"This is the reason we don't self-diagnose on the Internet," says unemployed husband Josh Hamilton to terrified wife Keri Russell when she explains that her Google sessions have turned up the seemingly incontrovertible fact that powers from beyond have selected their family for... nobody quite knows what. Then they have a screaming argument.
They've got two sons, a little one who's scared of both divorce and "The Sandman" that invades his nightly dreams and one that's 13 and ready to enjoy weed and porn with his dirtbag friends. They've also got half an income and its consequences: money shame, a months-late mortgage and austerity measures to stave off the inevitable. Oh, and creepy stuff happening inside the house at night while they sleep, creepy stuff that targets their groceries.
Like every good horror family, they stay put in the worst place ever. But it wouldn't matter if they ran; when they consult paranormal expert J.K. Simmmons (perfect deadpan casting, eliminating all hysteria and gooniness from what would normally be a role played big and crazy) they learn some horrible truths about their predicament and have to brace themselves for whatever happens next.
It's horror-as-stand-in for a variety of personal and public crises, a trending style riding a wave of ubiquity thanks to Paranormal Activity, Sinister and Insidious (all of which share a producer, Jason Blum), but don't hold that against the movie. Every few years the horror genre needs to pick on an external boogeyman to exorcize with monsters, ghosts and aliens. Right now it's just the broken economy's turn and so, now more than ever, terror begins at home -- especially when the evil forces are ruining expensive cuts of meat and overturning gallon jugs of milk onto the floor.

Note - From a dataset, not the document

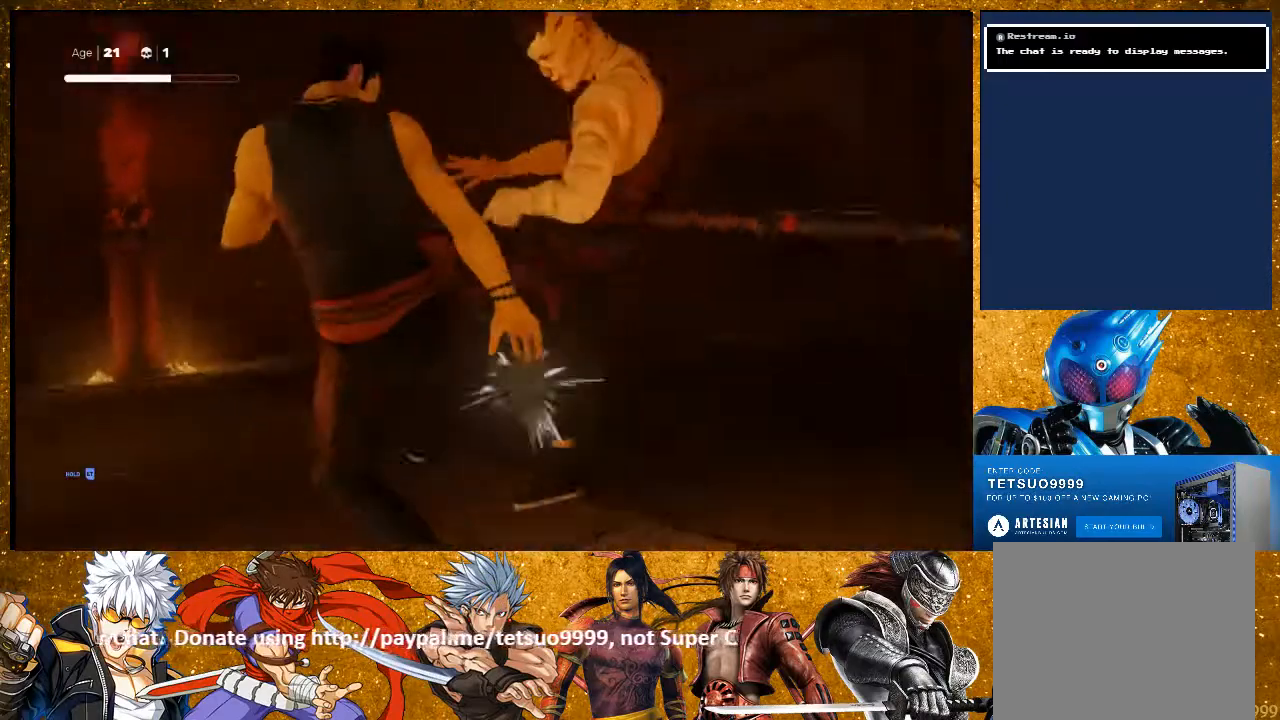
{"dt_ms": 500, "buttons": [], "left_stick": "up-right", "right_stick": "center", "events": [[50, "left_stick", "center"], [400, "left_stick", "up-right"]]}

Never really scary, the story earns its keep with tension, anxiety and an ability to hold its cards close to its chest. The unknown is the most frightening element of any horror movie. It allows the audience to generate its own fear far more than any overt demonstration could and this one, as derivative of its predecessors as it may be, understands that rule. It knows that scaring ourselves is exactly the reason we self-diagnose on the internet, adding outsize terror to what may well be nothing at all.